Derrière le terme technique « CumCum » se cache une pratique massive d’optimisation fiscale qui coûte chaque année des milliards d’euros à l’État. Cette stratégie, largement utilisée par des investisseurs non-résidents, consiste à éviter la retenue à la source sur les dividendes français. Le mécanisme est simple mais redoutable : juste avant le versement d’un dividende, les titres sont temporairement transférés à une entité française ou non soumise à cette retenue, pour ensuite être restitués à leur propriétaire initial.
L’arbitrage de dividendes de type « CumCum » repose sur une faille juridique dans l’application des conventions fiscales internationales, qui visent à éviter la double imposition. Si l’opération n’est pas illégale en soi, elle enfreint l’esprit de la loi fiscale française, en vidant de sa substance l’imposition sur les revenus du capital.
Depuis quelques années, la pression monte au niveau européen, notamment à la suite des révélations sur les systèmes « CumEx » et « CumCum ». La France, à son tour, s’attaque frontalement à ces pratiques.
L’avis du Conseil d’État : un soutien au renforcement du cadre législatif
Dans un avis rendu le 30 janvier 2025, le Conseil d’État valide et encourage un projet de durcissement législatif visant ces montages financiers. Trois grands axes émergent de ce texte consultatif adressé au gouvernement :
- L’introduction de la notion de bénéficiaire effectif dans le Code général des impôts (CGI). Objectif : clarifier qui profite réellement des revenus afin d’éviter les manipulations d’identité fiscale.
- L’élargissement du dispositif anti-abus, pour inclure tous les accords ou instruments financiers produisant un effet similaire à la détention de titres. Cela permettrait de viser aussi les opérations complexes avec produits dérivés.
- Une retenue à la source conservatoire sur les dividendes versés dans certains pays partenaires. Le remboursement serait ensuite conditionné à la preuve du caractère non abusif de l’opération.
Le Conseil d’État insiste également sur la nécessité de respecter les conventions fiscales internationales, tout en assurant un contrôle renforcé sur les flux de dividendes. Ce projet marque une évolution notable vers une fiscalité plus souveraine et plus rigoureuse.
Conséquences pour les investisseurs étrangers et les institutions financières
Le tour de vis réglementaire annoncé par le Conseil d’État va profondément transformer les pratiques des acteurs financiers internationaux. Les institutions concernées sont principalement :
- Les banques et courtiers internationaux, qui jouent un rôle central dans la structuration des opérations « CumCum ».

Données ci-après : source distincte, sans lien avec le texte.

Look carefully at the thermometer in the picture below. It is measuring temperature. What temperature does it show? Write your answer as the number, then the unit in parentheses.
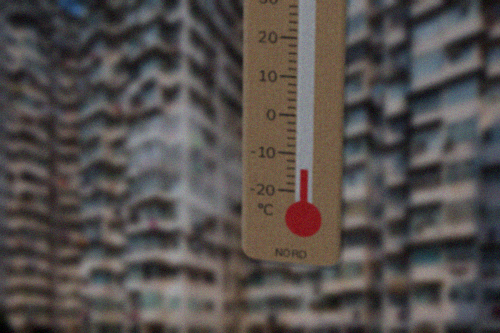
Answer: -14 (°C)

- Les fonds d’investissement étrangers, souvent domiciliés dans des juridictions à fiscalité avantageuse.
- Les investisseurs particuliers fortunés, recourant à ces mécanismes via des structures intermédiaires.
Ces acteurs devront désormais documenter précisément les opérations, prouver l’absence de but principalement fiscal, et surtout justifier du statut de bénéficiaire effectif des dividendes. Une exigence nouvelle qui pourrait freiner la fluidité des opérations de transfert de titres autour des dates de détachement.
Le risque principal est la généralisation d’une retenue à la source automatique, avec un remboursement postérieur conditionné à l’analyse fiscale du montage. Ce mécanisme inversé impose une lourde charge de la preuve au contribuable, réduisant l’intérêt même de la stratégie CumCum.
En coulisse, plusieurs grandes institutions financières envisagent déjà des révisions de leurs politiques de trading de dividendes, voire l’abandon de certains produits jugés trop risqués.
Une réforme à venir : calendrier, débats et incertitudes fiscales
Le gouvernement, fort de l’aval du Conseil d’État, devrait insérer ces mesures dans un projet de loi de finances complémentaire ou dans la prochaine loi de finances initiale pour 2026. Mais le calendrier législatif et les discussions parlementaires pourraient introduire des ajustements sensibles.
Certains observateurs s’inquiètent de l’impact potentiel sur l’attractivité de la place financière parisienne, notamment vis-à-vis des fonds étrangers. D’autres saluent au contraire une mesure de justice fiscale dans un contexte de lutte accrue contre l’évasion.
Plusieurs incertitudes demeurent :
- Quels critères seront retenus pour établir le caractère fiscalement abusif d’un montage ?
- Quel sera le traitement des conventions fiscales en vigueur ?
- Comment les autorités fiscales vérifieront-elles les conditions d’exonération ou de remboursement ?
Autant de points qui nécessitent des précisions réglementaires et qui feront probablement l’objet de vifs débats dans les mois à venir. Une chose est certaine : le régime des dividendes versés aux non-résidents est en pleine mutation, et tous les acteurs devront adapter leurs pratiques au plus vite.